Reproduce exactly the line that includes "right eye: (419, 288)" and all lines after it, ending with the last line of the data.

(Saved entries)
::::::::::
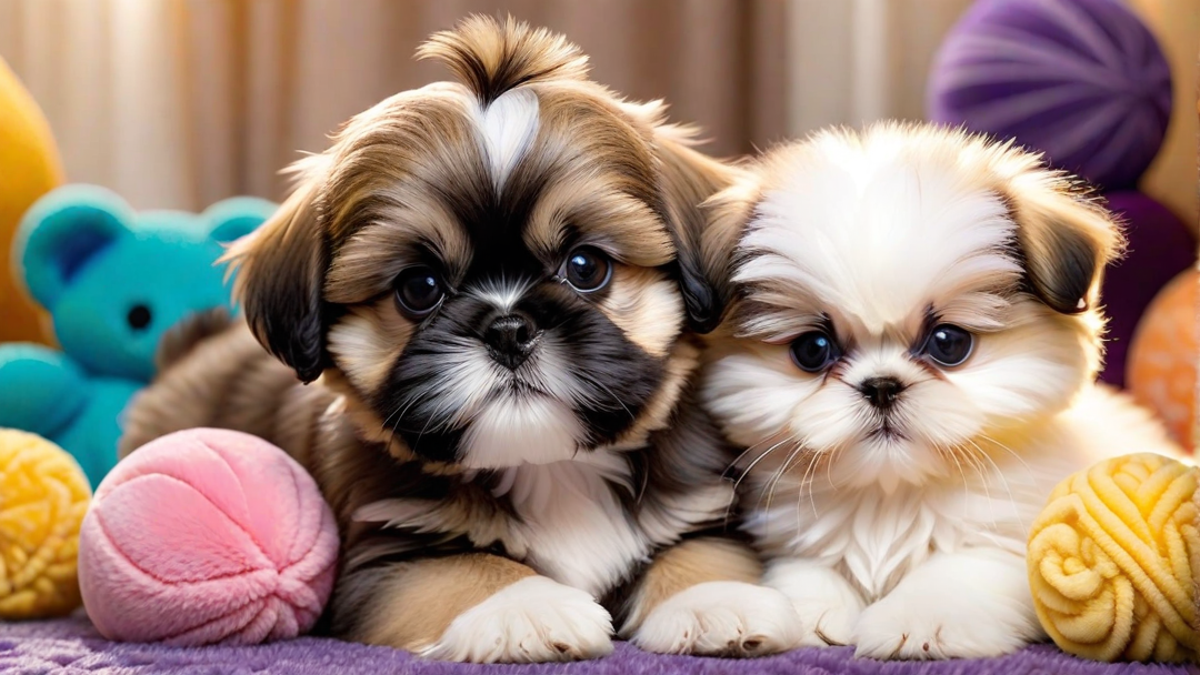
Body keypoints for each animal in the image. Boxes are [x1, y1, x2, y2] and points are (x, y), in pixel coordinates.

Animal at [121, 15, 801, 662]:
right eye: (419, 288)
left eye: (586, 267)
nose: (508, 328)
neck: (550, 468)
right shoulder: (385, 557)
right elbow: (464, 570)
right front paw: (526, 610)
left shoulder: (697, 508)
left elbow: (704, 550)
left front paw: (717, 603)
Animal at [700, 120, 1176, 658]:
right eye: (812, 349)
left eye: (949, 343)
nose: (881, 386)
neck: (892, 496)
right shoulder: (795, 539)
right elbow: (807, 570)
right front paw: (807, 612)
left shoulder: (1015, 539)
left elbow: (961, 571)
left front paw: (921, 620)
::::::::::
• Finished exercise:
right eye: (419, 288)
left eye: (586, 267)
nose: (508, 328)
neck: (550, 468)
right shoulder: (385, 557)
right elbow: (464, 570)
right front paw: (526, 610)
left shoulder: (697, 508)
left elbow: (704, 550)
left front paw: (717, 603)
Animal at [700, 120, 1176, 658]:
right eye: (812, 349)
left eye: (949, 343)
nose: (881, 386)
neck: (892, 496)
right shoulder: (795, 539)
right elbow: (807, 570)
right front paw: (807, 612)
left shoulder: (1015, 539)
left elbow: (961, 571)
left front paw: (921, 620)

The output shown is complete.